→ Work instruction
With the images excluded, set down every line of the listing below exactly.

== Segment start ==

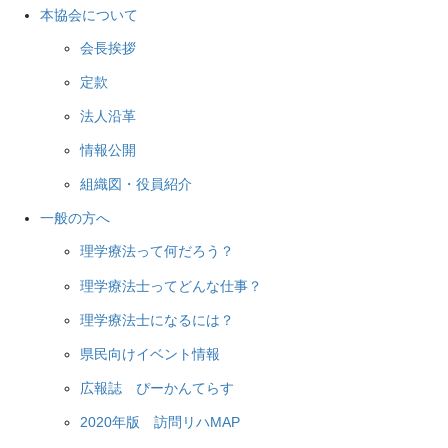
本協会について
会長挨拶
定款
法人沿革
情報公開
組織図・役員紹介
一般の方へ
理学療法って何だろう？
理学療法士ってどんな仕事？
理学療法士になるには？
県民向けイベント情報
広報誌 ぴーかんてらす
2020年版 訪問リハMAP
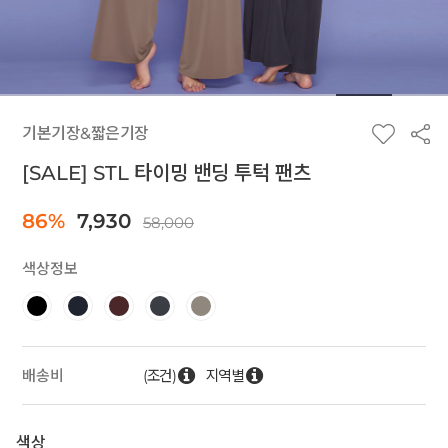
기본기장&짧은기장
[SALE] STL 타이밍 밴딩 투턱 팬츠
86%
7,930
58,000
색상정보
(조건)
지역별
배송비
색상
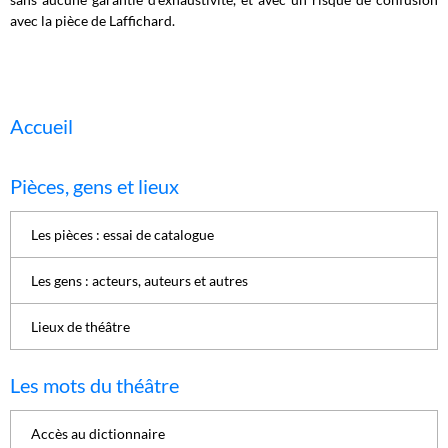
avec la pièce de Laffichard.
Accueil
Pièces, gens et lieux
Les pièces : essai de catalogue
Les gens : acteurs, auteurs et autres
Lieux de théâtre
Les mots du théâtre
Accès au dictionnaire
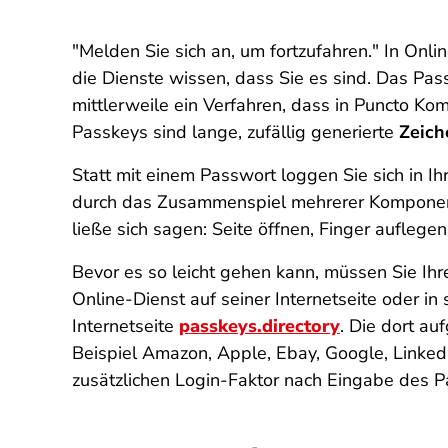
"Melden Sie sich an, um fortzufahren." In On
die Dienste wissen, dass Sie es sind. Das Pas
mittlerweile ein Verfahren, dass in Puncto Ko
Passkeys sind lange, zufällig generierte
Zeich
Statt mit einem Passwort loggen Sie sich in I
durch das Zusammenspiel mehrerer Komponenten
ließe sich sagen: Seite öffnen, Finger auflegen,
Bevor es so leicht gehen kann, müssen Sie Ihr
Online-Dienst auf seiner Internetseite oder in
Internetseite
passkeys.directory
. Die dort a
Beispiel Amazon, Apple, Ebay, Google, LinkedIn
zusätzlichen Login-Faktor nach Eingabe des 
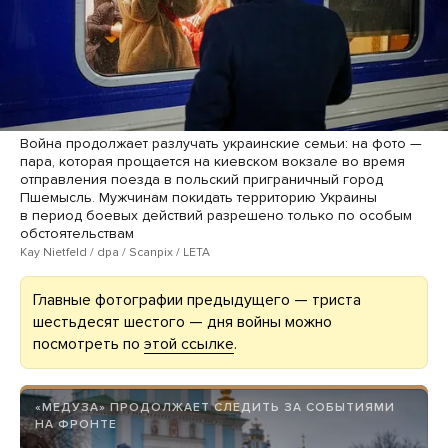
Война продолжает разлучать украинские семьи: на фото —
пара, которая прощается на киевском вокзале во время
отправления поезда в польский приграничный город
Пшемысль. Мужчинам покидать территорию Украины
в период боевых действий разрешено только по особым
обстоятельствам
Kay Nietfeld / dpa / Scanpix / LETA
Главные фотографии предыдущего — триста
шестьдесят шестого — дня войны можно
посмотреть по
этой ссылке
.
«МЕДУЗА» ПРОДОЛЖАЕТ СЛЕДИТЬ ЗА СОБЫТИЯМИ
НА ФРОНТЕ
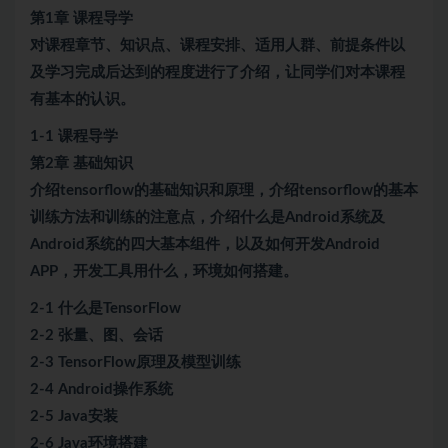
第1章 课程导学
对课程章节、知识点、课程安排、适用人群、前提条件以
及学习完成后达到的程度进行了介绍，让同学们对本课程
有基本的认识。
1-1 课程导学
第2章 基础知识
介绍tensorflow的基础知识和原理，介绍tensorflow的基本
训练方法和训练的注意点，介绍什么是Android系统及
Android系统的四大基本组件，以及如何开发Android
APP，开发工具用什么，环境如何搭建。
2-1 什么是TensorFlow
2-2 张量、图、会话
2-3 TensorFlow原理及模型训练
2-4 Android操作系统
2-5 Java安装
2-6 Java环境搭建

== Segment end ==

→ Response to the exercise
本協会について
会長挨拶
定款
法人沿革
情報公開
組織図・役員紹介
一般の方へ
理学療法って何だろう？
理学療法士ってどんな仕事？
理学療法士になるには？
県民向けイベント情報
広報誌 ぴーかんてらす
2020年版 訪問リハMAP
기본기장&짧은기장
[SALE] STL 타이밍 밴딩 투턱 팬츠
86%
7,930
58,000
색상정보
(조건)
지역별
배송비
색상
avec la pièce de Laffichard.
Accueil
Pièces, gens et lieux
Les pièces : essai de catalogue
Les gens : acteurs, auteurs et autres
Lieux de théâtre
Les mots du théâtre
Accès au dictionnaire
"Melden Sie sich an, um fortzufahren." In On
die Dienste wissen, dass Sie es sind. Das Pas
mittlerweile ein Verfahren, dass in Puncto Ko
Passkeys sind lange, zufällig generierte
Zeich
Statt mit einem Passwort loggen Sie sich in I
durch das Zusammenspiel mehrerer Komponenten
ließe sich sagen: Seite öffnen, Finger auflegen,
Bevor es so leicht gehen kann, müssen Sie Ihr
Online-Dienst auf seiner Internetseite oder in
Internetseite
passkeys.directory
. Die dort a
Beispiel Amazon, Apple, Ebay, Google, LinkedIn
zusätzlichen Login-Faktor nach Eingabe des 
Война продолжает разлучать украинские семьи: на фото —
пара, которая прощается на киевском вокзале во время
отправления поезда в польский приграничный город
Пшемысль. Мужчинам покидать территорию Украины
в период боевых действий разрешено только по особым
обстоятельствам
Kay Nietfeld / dpa / Scanpix / LETA
Главные фотографии предыдущего — триста
шестьдесят шестого — дня войны можно
посмотреть по
этой ссылке
.
«МЕДУЗА» ПРОДОЛЖАЕТ СЛЕДИТЬ ЗА СОБЫТИЯМИ
НА ФРОНТЕ
第1章 课程导学
对课程章节、知识点、课程安排、适用人群、前提条件以
及学习完成后达到的程度进行了介绍，让同学们对本课程
有基本的认识。
1-1 课程导学
第2章 基础知识
介绍tensorflow的基础知识和原理，介绍tensorflow的基本
训练方法和训练的注意点，介绍什么是Android系统及
Android系统的四大基本组件，以及如何开发Android
APP，开发工具用什么，环境如何搭建。
2-1 什么是TensorFlow
2-2 张量、图、会话
2-3 TensorFlow原理及模型训练
2-4 Android操作系统
2-5 Java安装
2-6 Java环境搭建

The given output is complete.